Welcome to the Weekly Movie Thread, where we chat about film. What have you seen lately?
Today’s bonus prompt: What is your favorite comedy horror film?
There are a lot of great ones out there: Cabin In The Woods, Evil Dead 2, They Live, and Bride of Chucky, to name a few. There’s a whole section on Wikipedia with movies that go back a hundred years (1920’s Haunted Spooks, starring Harold Lloyd, being its first one). This list is flagged with “needs additional citations for verification” and with good cause. Someone out there decided that Casper is comedy horror and I do not like that one bit.

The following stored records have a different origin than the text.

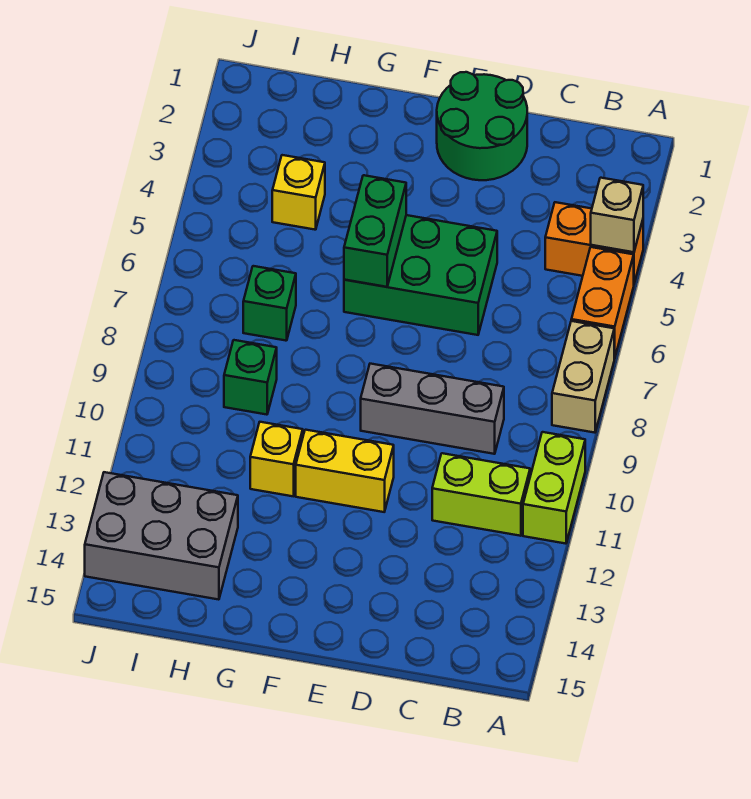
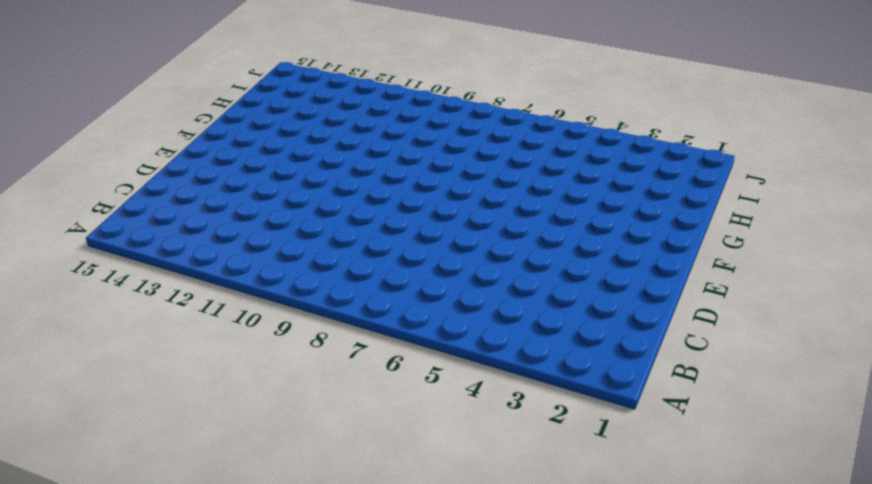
none -> orange brick A4:B4 level 1
none -> orange brick A5:A6 level 1
none -> tan brick A7:A8 level 1

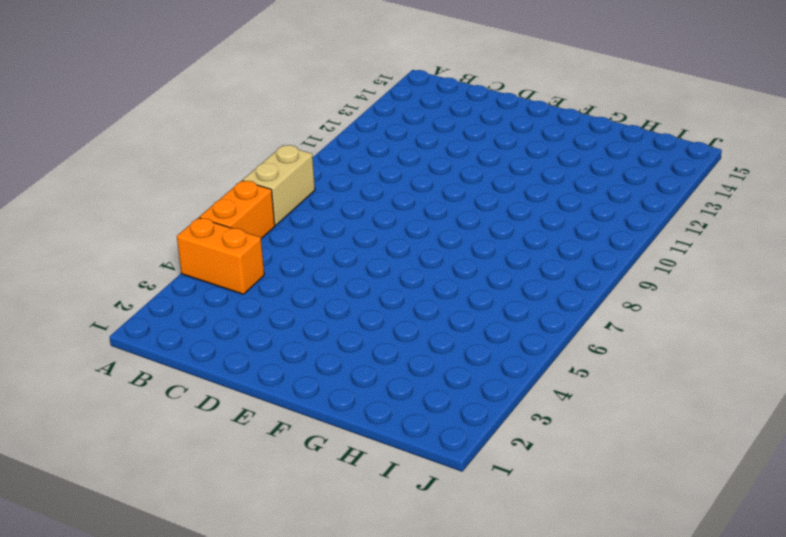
none -> lime brick A10:A11 level 1
none -> lime brick B11:C11 level 1
none -> grey brick C9:E9 level 1

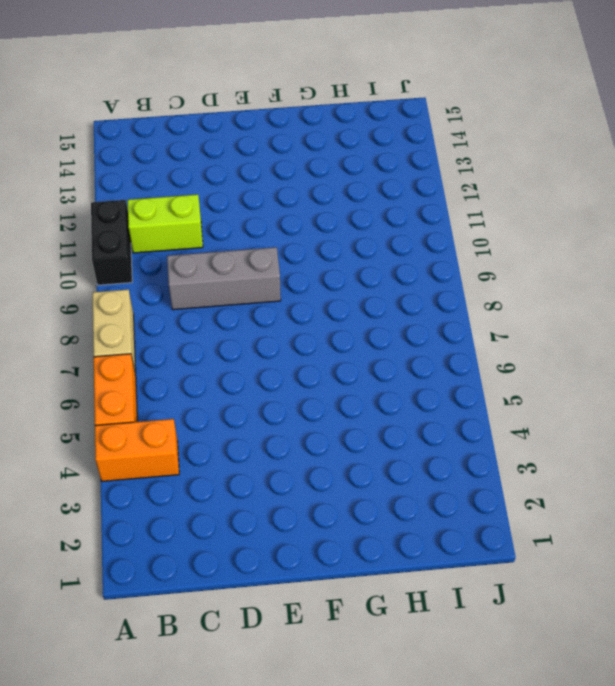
black brick A10:A11 level 1 -> lime brick A10:A11 level 1
none -> green round brick D1:E2 level 1
none -> green brick D5:F6 level 1
none -> yellow brick E11:F11 level 1

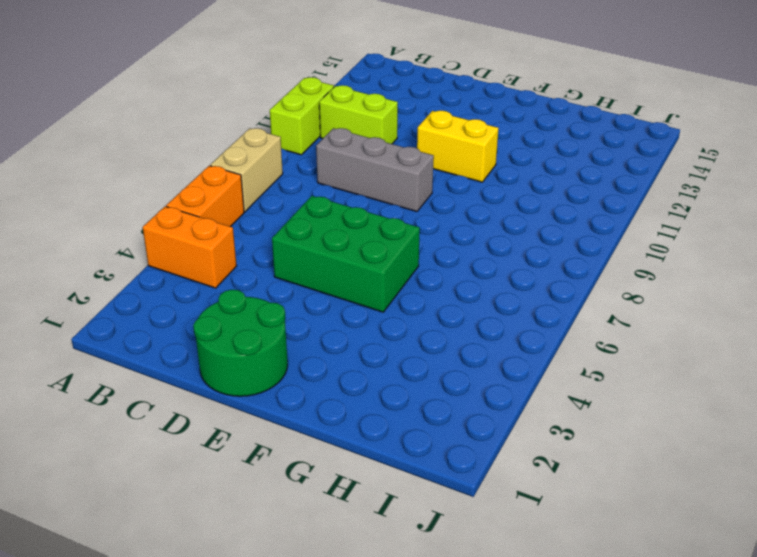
none -> yellow brick G11 level 1
none -> yellow brick H4 level 1
none -> green brick H7 level 1

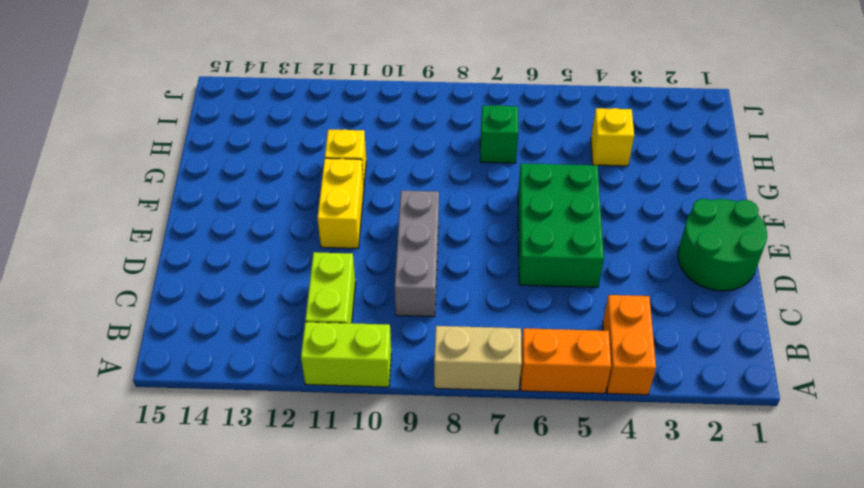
none -> green brick H9 level 1
none -> grey brick H13:J14 level 1
none -> tan brick A4 level 2

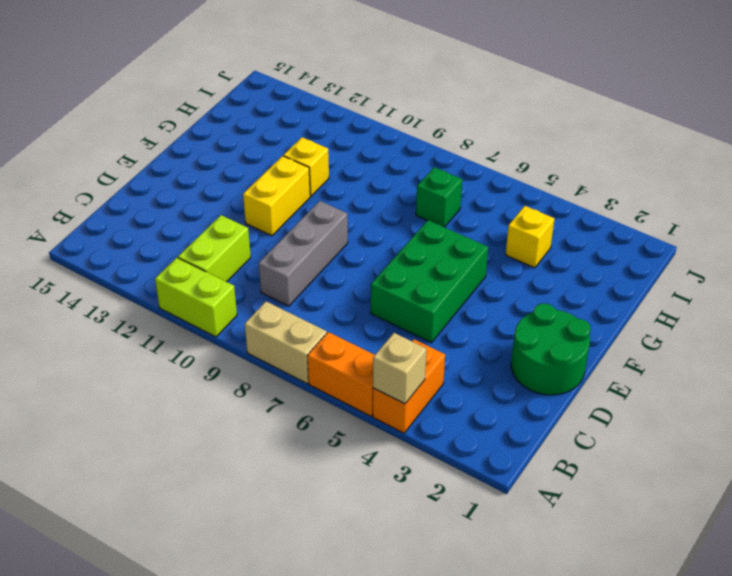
none -> green brick H9 level 1
none -> grey brick H13:J14 level 1
none -> green brick F5:F6 level 2

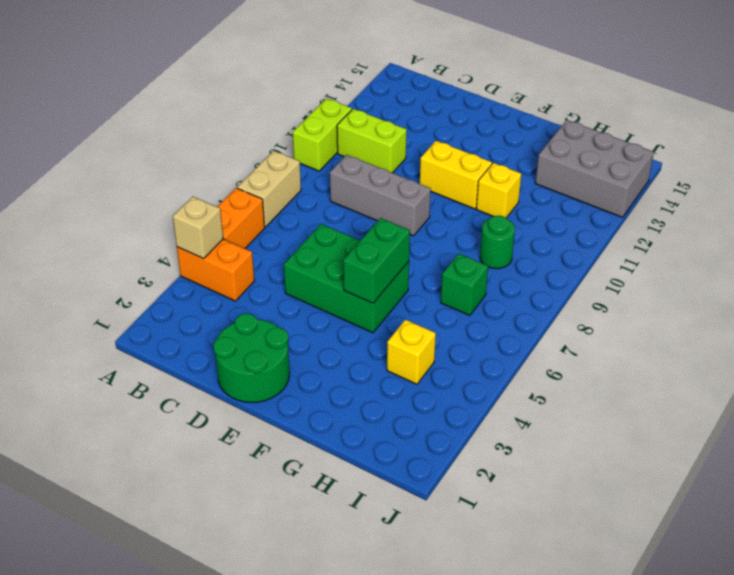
green round brick H9 level 1 -> green brick H9 level 1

Comedy horror is full of cult favorites, many of which I could easily write 1,000 words about. I could talk about Texas Chainsaw Massacre 2 (and I have) or Gremlins 2: The New Batch (which in my narrow view of things I don’t really consider comedy horror). But like a total hipster who’s about to be turned into an artwork by Dick Miller, I’m going to talk about one that you probably haven’t even heard of.
This week, we celebrate the 60th anniversary of the Roger Corman horror movie, A Bucket of Blood. In it, a bus boy for a beatnik club named Walter (Dick Miller) has aspirations toward being a star artist. He has zero talent, though.
One day, he’s looking for his neighbor’s cat, who has gotten stuck in the wall. He stabs a knife in the wall to try to get it out. Well, totally by accident, he stumbles upon a nifty technique that gains him a reputation as a great figure sculptor: kill people and cover them in clay.
His debut artwork, “Dead Cat”, is a hit. And so is its follow-up… “Murdered Man.” They’re so deep about their message regarding the preciousness of life, say the art critics.
Walter’s beatnik pals have far out tastes and attitudes, which only encourage Walter’s ambitions. The bohemian facade begins to unravel but by bit, though. His boss suspects what’s happening early on, but hesitated to call the cops because the art brings in too much money. Walter becomes disillusioned by a poet who eschews money and possessions in verse but is impressed by how much people are bidding. Valued opinions about lofty concepts about art turn out to be barely formed constructions of drug-addled minds.
Vulture writer Charles Bramesco considers this film one of the crucial milestones in the field of horror comedy:
A Bucket of Blood represents the rare example of a horror-comedy finding its humor in the realm of satire rather than a bloody reinterpretation of slapstick comedy (stabstick?). Corman gets laughs by lampooning the pretensions of an art scene that had just begun to wrap its mouths around the word hipster, and then in killing them, he does precisely what we’ve all imagined doing to the café-line gasbags bloviating about what is or is not True Art.
I think the funniest joke of all is the title. It’s a completely mercenary one designed to get teens to check it out. There is not that much blood in the movie. There isn’t even a bucket. (The closest is a saucepan that Walter puts under a dripping corpse to keep it from making a mess.) The movie poster is the same way… a series of cartoons that imply the audience is going to be sick from all that blood. (Or perhaps in for side-splitting humor?)
The greatest joke this movie pulled is that it tricked horror fans into watching a movie about art.